> _YOUR ASSIGNMENT_: Print every line of the data below without any changes, leaving out the pictures.
*** SUPPLIED RECORDS ***
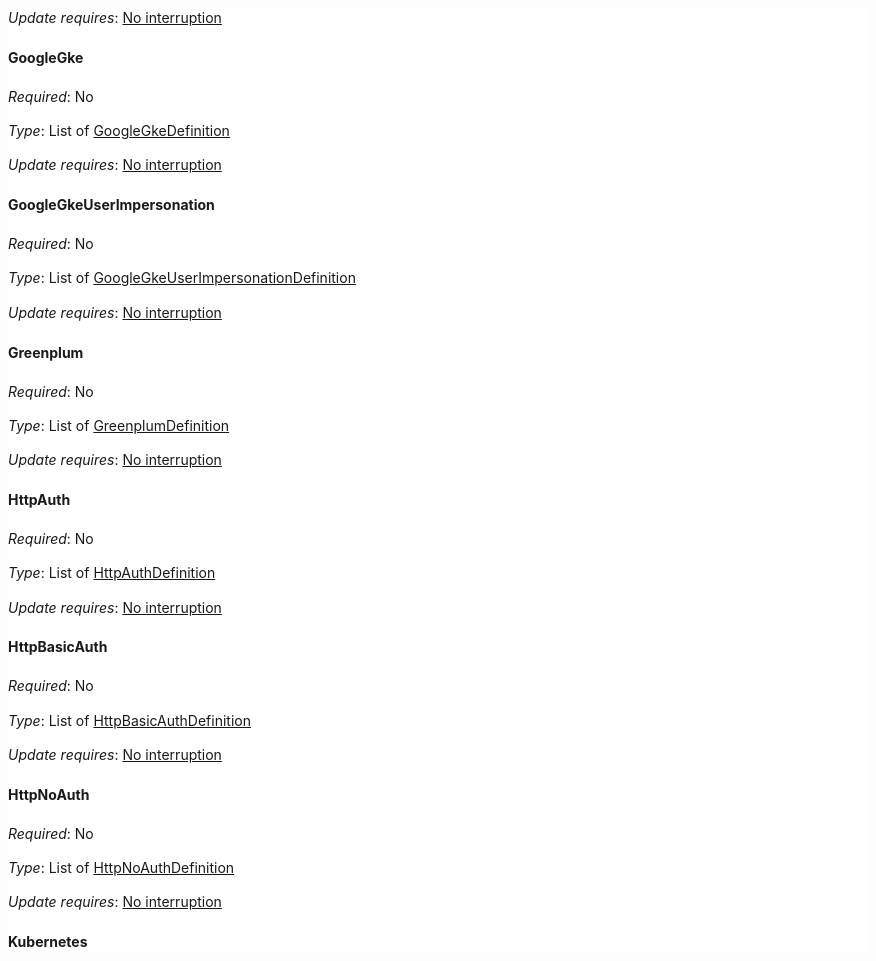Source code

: _Update requires_: [No interruption](https://docs.aws.amazon.com/AWSCloudFormation/latest/UserGuide/using-cfn-updating-stacks-update-behaviors.html#update-no-interrupt)

#### GoogleGke

_Required_: No

_Type_: List of <a href="googlegkedefinition.md">GoogleGkeDefinition</a>

_Update requires_: [No interruption](https://docs.aws.amazon.com/AWSCloudFormation/latest/UserGuide/using-cfn-updating-stacks-update-behaviors.html#update-no-interrupt)

#### GoogleGkeUserImpersonation

_Required_: No

_Type_: List of <a href="googlegkeuserimpersonationdefinition.md">GoogleGkeUserImpersonationDefinition</a>

_Update requires_: [No interruption](https://docs.aws.amazon.com/AWSCloudFormation/latest/UserGuide/using-cfn-updating-stacks-update-behaviors.html#update-no-interrupt)

#### Greenplum

_Required_: No

_Type_: List of <a href="greenplumdefinition.md">GreenplumDefinition</a>

_Update requires_: [No interruption](https://docs.aws.amazon.com/AWSCloudFormation/latest/UserGuide/using-cfn-updating-stacks-update-behaviors.html#update-no-interrupt)

#### HttpAuth

_Required_: No

_Type_: List of <a href="httpauthdefinition.md">HttpAuthDefinition</a>

_Update requires_: [No interruption](https://docs.aws.amazon.com/AWSCloudFormation/latest/UserGuide/using-cfn-updating-stacks-update-behaviors.html#update-no-interrupt)

#### HttpBasicAuth

_Required_: No

_Type_: List of <a href="httpbasicauthdefinition.md">HttpBasicAuthDefinition</a>

_Update requires_: [No interruption](https://docs.aws.amazon.com/AWSCloudFormation/latest/UserGuide/using-cfn-updating-stacks-update-behaviors.html#update-no-interrupt)

#### HttpNoAuth

_Required_: No

_Type_: List of <a href="httpnoauthdefinition.md">HttpNoAuthDefinition</a>

_Update requires_: [No interruption](https://docs.aws.amazon.com/AWSCloudFormation/latest/UserGuide/using-cfn-updating-stacks-update-behaviors.html#update-no-interrupt)

#### Kubernetes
*** End of SUPPLIED RECORDS ***
> _RESPONSE FOR THIS EXERCISE_:
Source code

: _Update requires_: [No interruption](https://docs.aws.amazon.com/AWSCloudFormation/latest/UserGuide/using-cfn-updating-stacks-update-behaviors.html#update-no-interrupt)

#### GoogleGke

_Required_: No

_Type_: List of <a href="googlegkedefinition.md">GoogleGkeDefinition</a>

_Update requires_: [No interruption](https://docs.aws.amazon.com/AWSCloudFormation/latest/UserGuide/using-cfn-updating-stacks-update-behaviors.html#update-no-interrupt)

#### GoogleGkeUserImpersonation

_Required_: No

_Type_: List of <a href="googlegkeuserimpersonationdefinition.md">GoogleGkeUserImpersonationDefinition</a>

_Update requires_: [No interruption](https://docs.aws.amazon.com/AWSCloudFormation/latest/UserGuide/using-cfn-updating-stacks-update-behaviors.html#update-no-interrupt)

#### Greenplum

_Required_: No

_Type_: List of <a href="greenplumdefinition.md">GreenplumDefinition</a>

_Update requires_: [No interruption](https://docs.aws.amazon.com/AWSCloudFormation/latest/UserGuide/using-cfn-updating-stacks-update-behaviors.html#update-no-interrupt)

#### HttpAuth

_Required_: No

_Type_: List of <a href="httpauthdefinition.md">HttpAuthDefinition</a>

_Update requires_: [No interruption](https://docs.aws.amazon.com/AWSCloudFormation/latest/UserGuide/using-cfn-updating-stacks-update-behaviors.html#update-no-interrupt)

#### HttpBasicAuth

_Required_: No

_Type_: List of <a href="httpbasicauthdefinition.md">HttpBasicAuthDefinition</a>

_Update requires_: [No interruption](https://docs.aws.amazon.com/AWSCloudFormation/latest/UserGuide/using-cfn-updating-stacks-update-behaviors.html#update-no-interrupt)

#### HttpNoAuth

_Required_: No

_Type_: List of <a href="httpnoauthdefinition.md">HttpNoAuthDefinition</a>

_Update requires_: [No interruption](https://docs.aws.amazon.com/AWSCloudFormation/latest/UserGuide/using-cfn-updating-stacks-update-behaviors.html#update-no-interrupt)

#### Kubernetes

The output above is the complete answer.